From: Hangbin Liu <liuhangbin@gmail.com>

With commit 72b365e8e0fd ("libnetlink: Double the dump buffer size")
we doubled the buffer size to support more VFs. But the VFs number is
increasing all the time. Some customers even use more than 200 VFs now.

We could not double it everytime when the buffer is not enough.
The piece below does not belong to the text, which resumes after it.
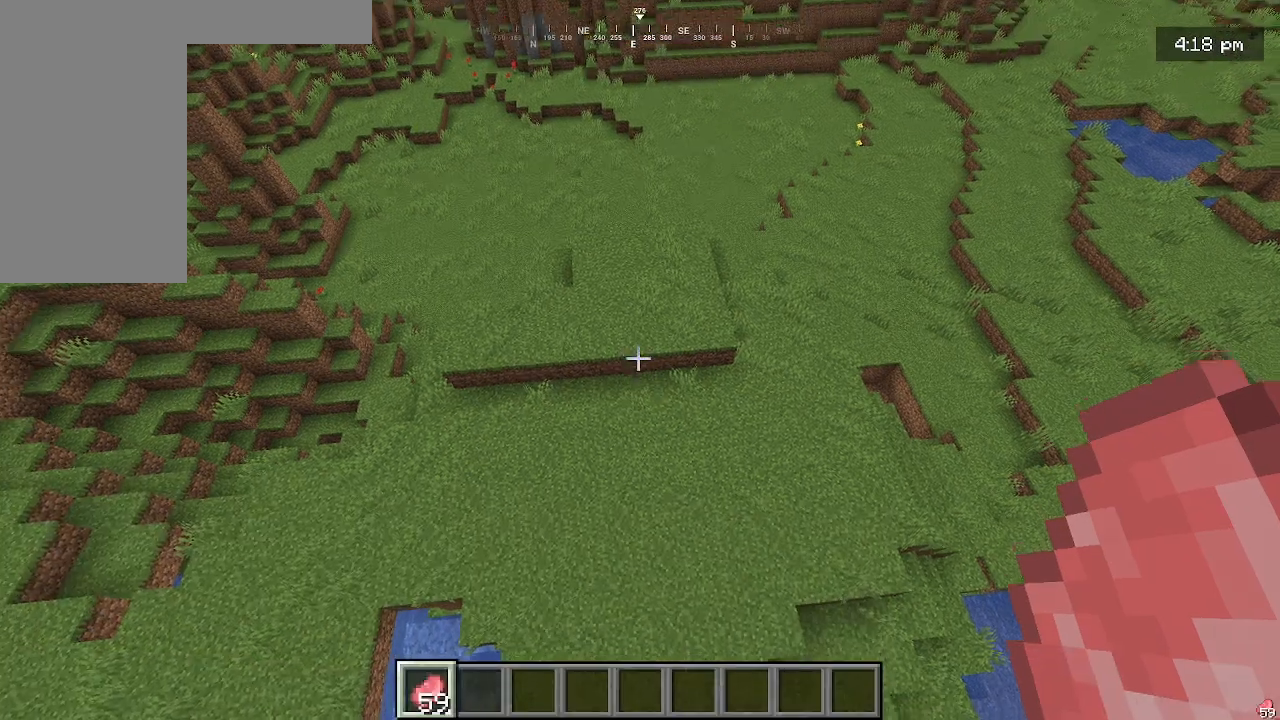
Gameplay with keyboard and mouse; each line is a JSON object with the keys and mouse buttons held at the frame after it. "events" lists presses ("down") and releases ("up") of "a", "d", "s", "w", "mouse_left" and "mouse_right" between this image and that frame as [ms after this image, input, new state], when the widget could be followed in between. "mouse_left", "mouse_right" = the "left", "right" buttons of the "mouse" list. No other keys are recorded. Fast repeated clicks can show as one long hold. Mouse movement is not recorded.
{"keys": ["w"], "mouse": [], "events": [[233, "w", "down"]]}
Let's just
not hard code the buffer size and malloc the correct number when running.

Introduce function rtnl_recvmsg() to always return a newly allocated buffer.
The caller need to free it after using.

Signed-off-by: Hangbin Liu <liuhangbin@gmail.com>
Signed-off-by: Phil Sutter <phil@nwl.cc>
---
 lib/libnetlink.c | 114 ++++++++++++++++++++++++++++++++++++++-----------------
 1 file changed, 80 insertions(+), 34 deletions(-)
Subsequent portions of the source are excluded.